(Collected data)
-------------------------
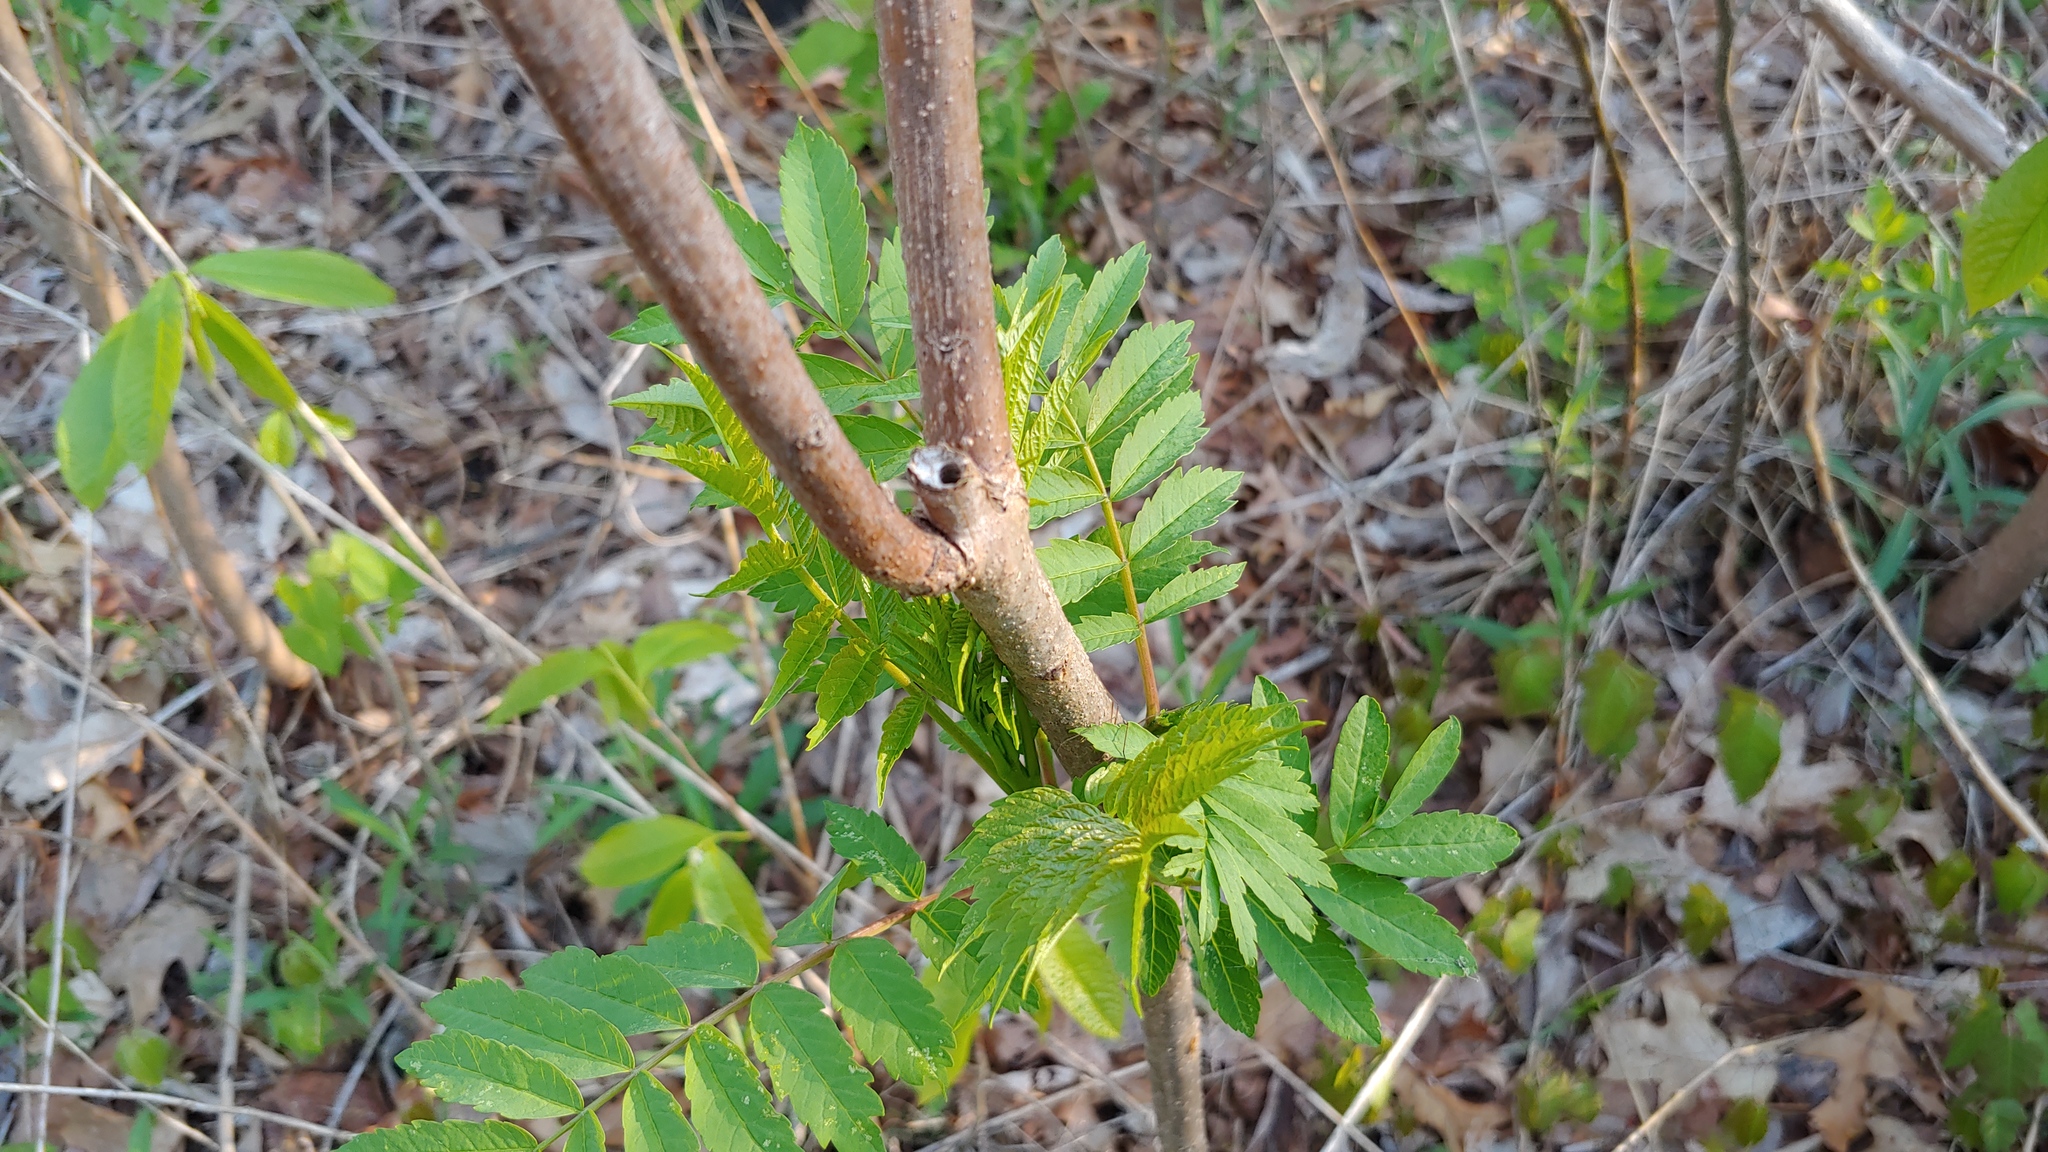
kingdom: Plantae
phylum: Tracheophyta
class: Magnoliopsida
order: Sapindales
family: Anacardiaceae
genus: Rhus
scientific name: Rhus glabra
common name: Scarlet sumac
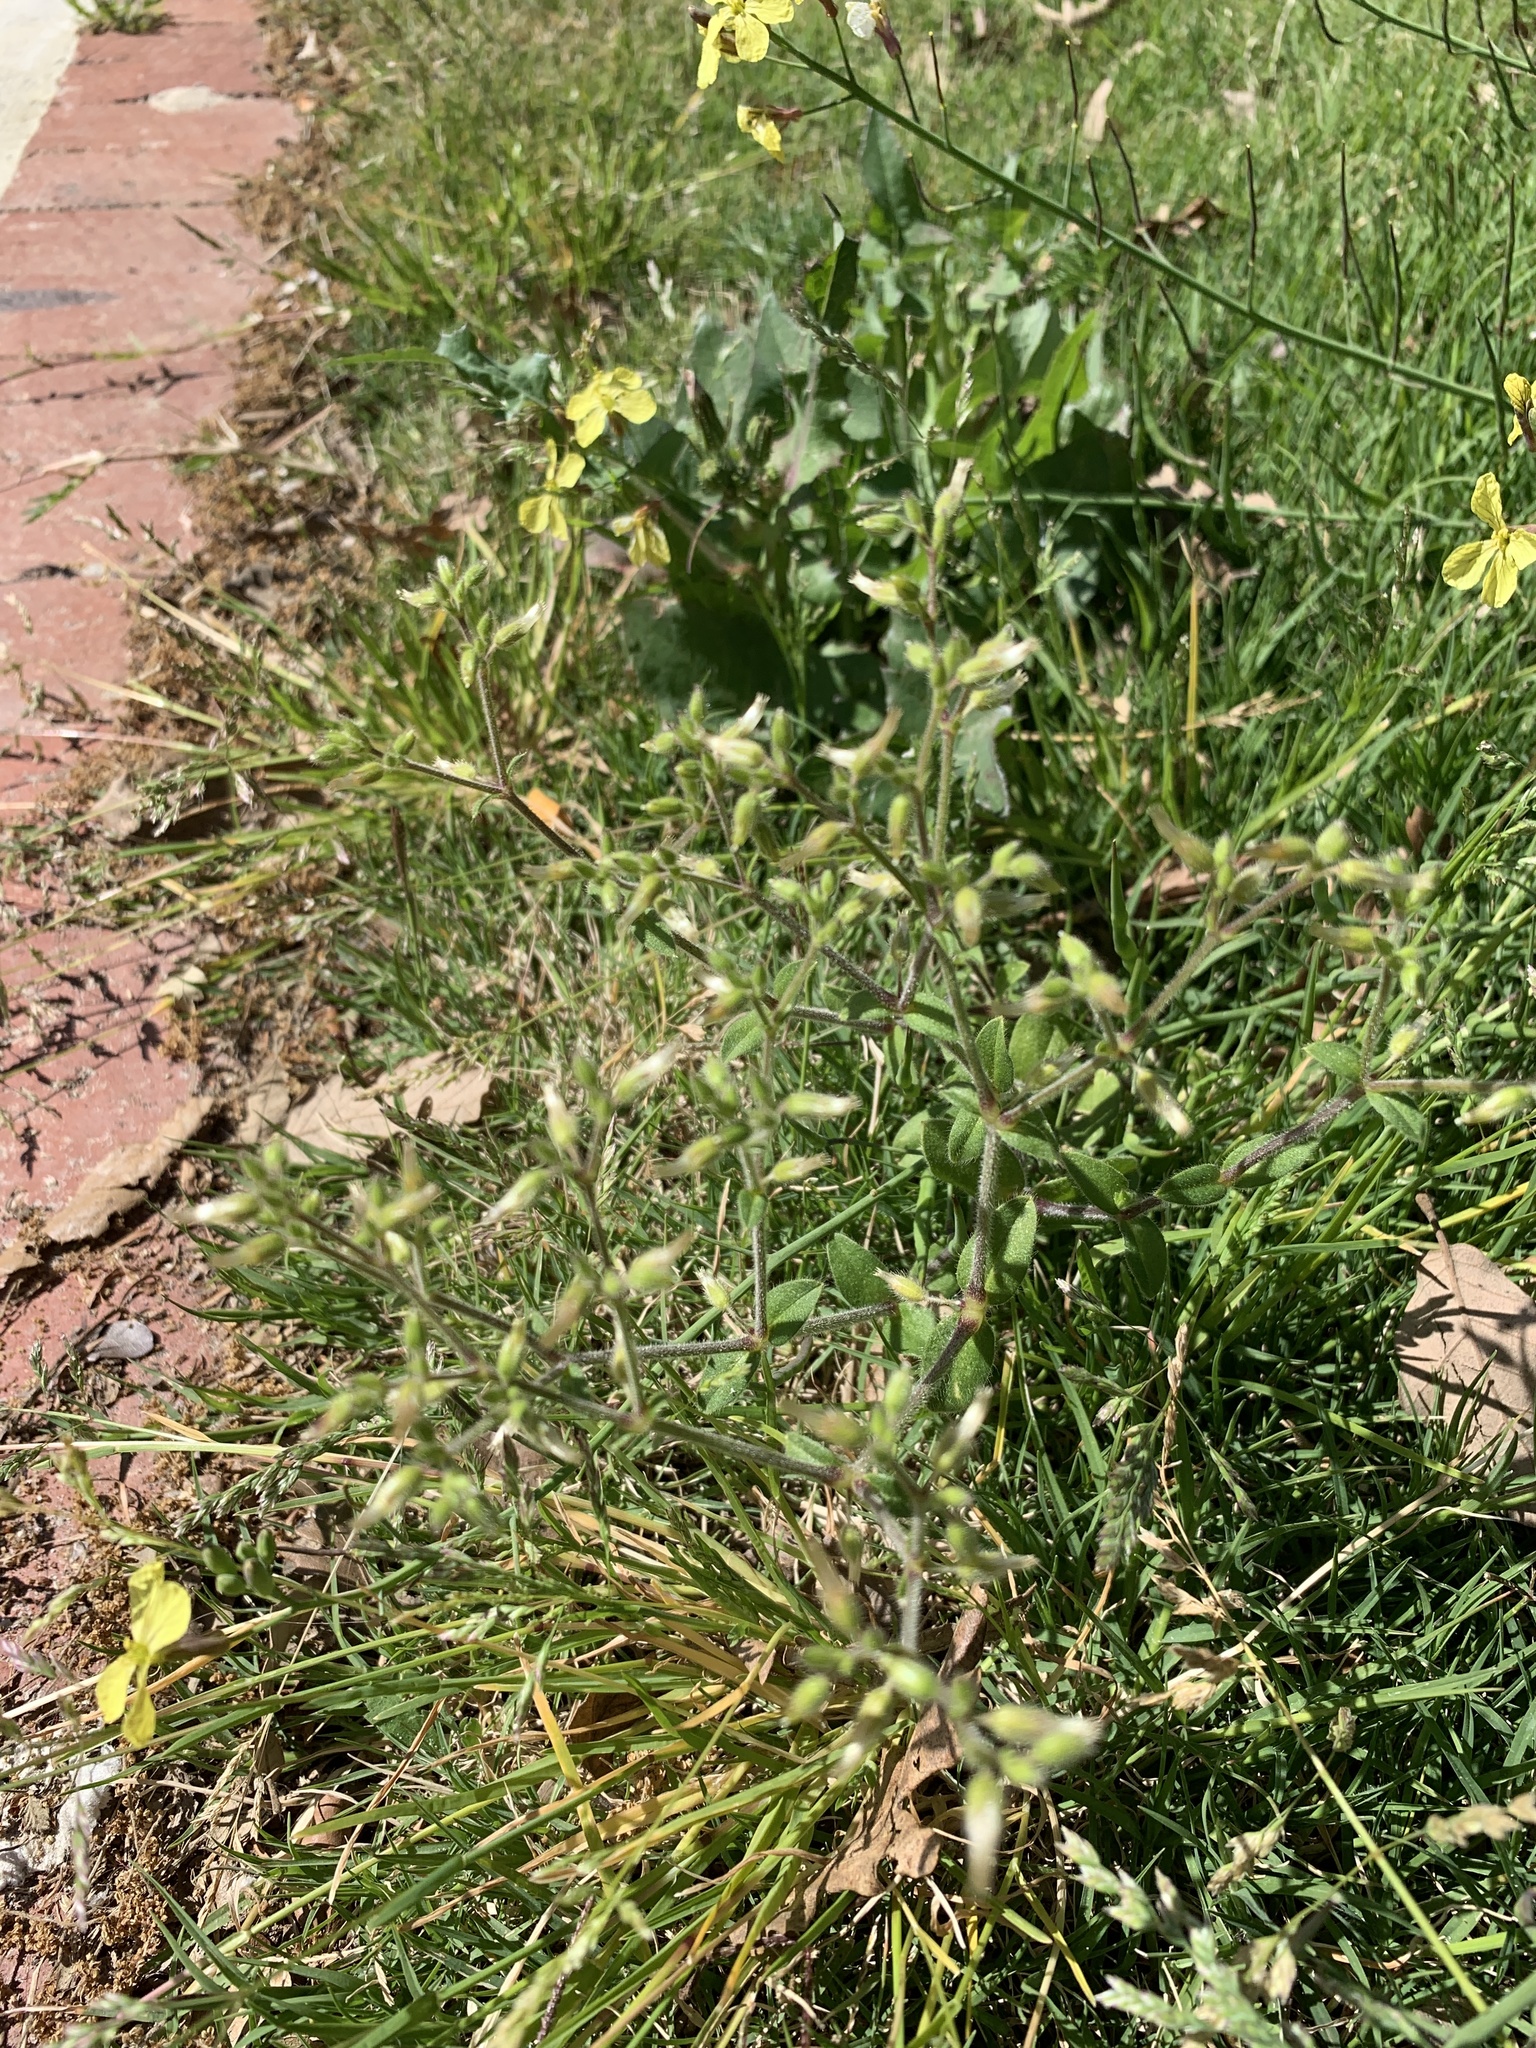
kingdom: Plantae
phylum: Tracheophyta
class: Magnoliopsida
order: Caryophyllales
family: Caryophyllaceae
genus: Cerastium
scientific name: Cerastium glomeratum
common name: Sticky chickweed
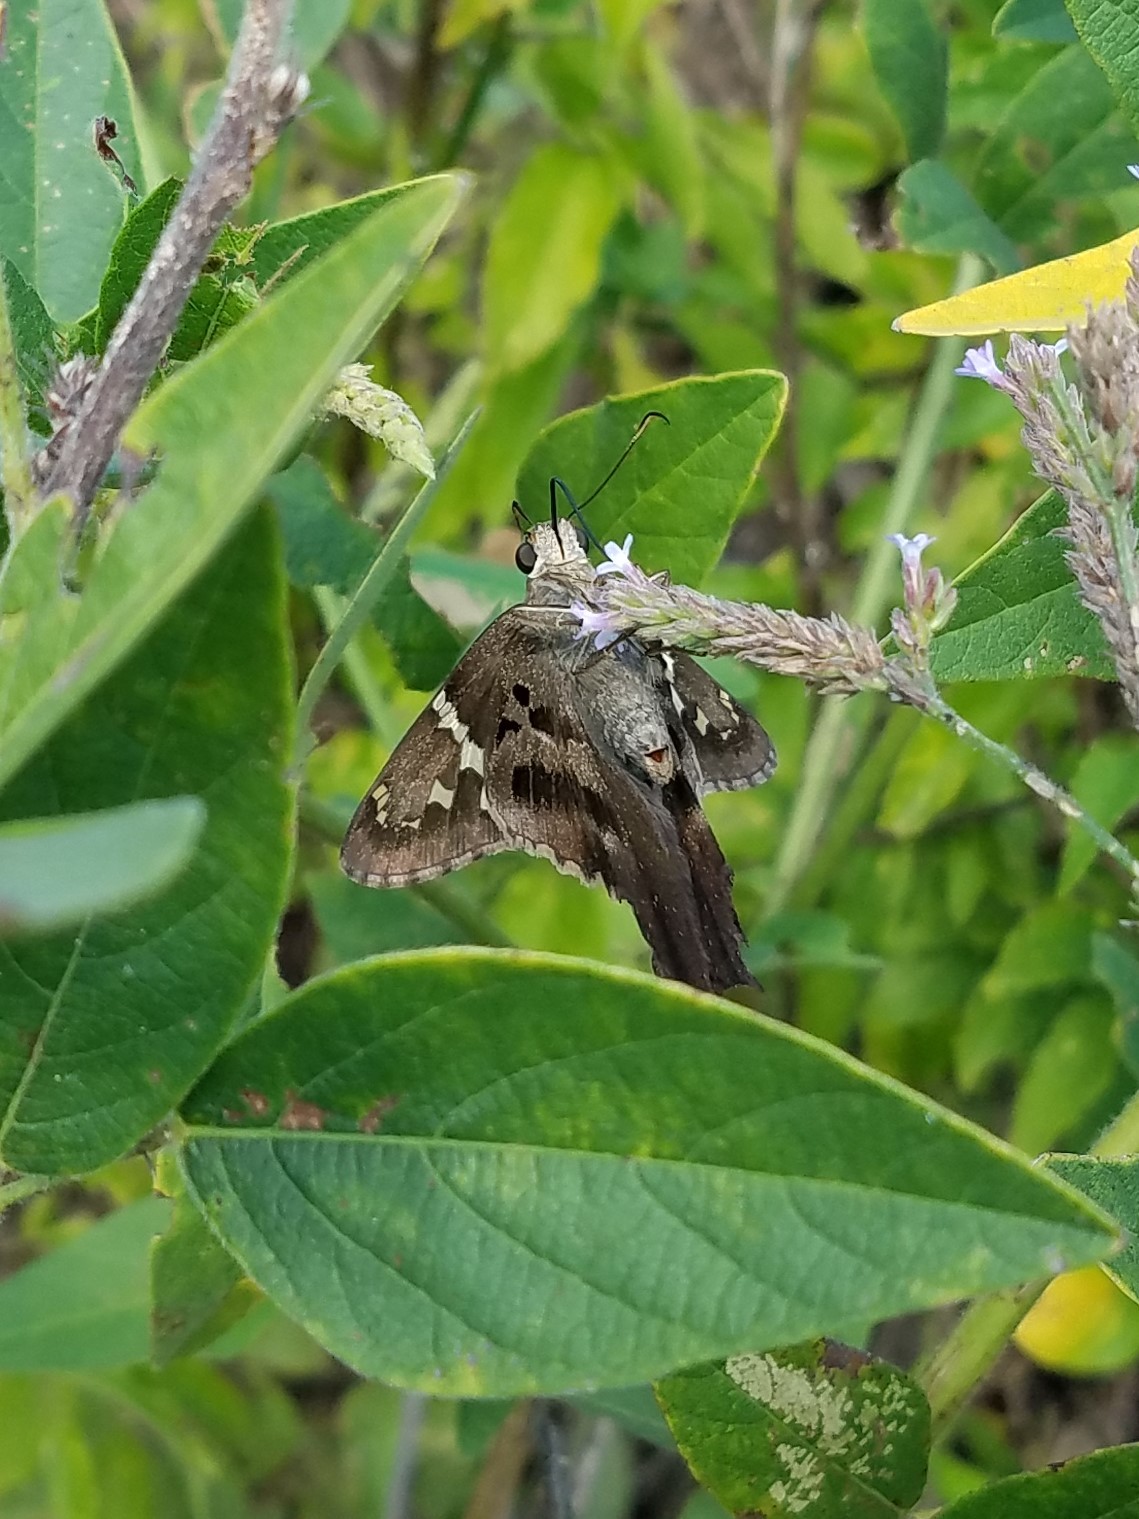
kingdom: Animalia
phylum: Arthropoda
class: Insecta
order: Lepidoptera
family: Hesperiidae
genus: Urbanus
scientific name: Urbanus proteus
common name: Long-tailed skipper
-------------------------
:: Required work ::
Can you rename "common name" to "vernacular name" in every one of the records and give all their lines back, leaving out the pictures?

:: Task answer ::
kingdom: Plantae
phylum: Tracheophyta
class: Magnoliopsida
order: Sapindales
family: Anacardiaceae
genus: Rhus
scientific name: Rhus glabra
vernacular name: Scarlet sumac
kingdom: Plantae
phylum: Tracheophyta
class: Magnoliopsida
order: Caryophyllales
family: Caryophyllaceae
genus: Cerastium
scientific name: Cerastium glomeratum
vernacular name: Sticky chickweed
kingdom: Animalia
phylum: Arthropoda
class: Insecta
order: Lepidoptera
family: Hesperiidae
genus: Urbanus
scientific name: Urbanus proteus
vernacular name: Long-tailed skipper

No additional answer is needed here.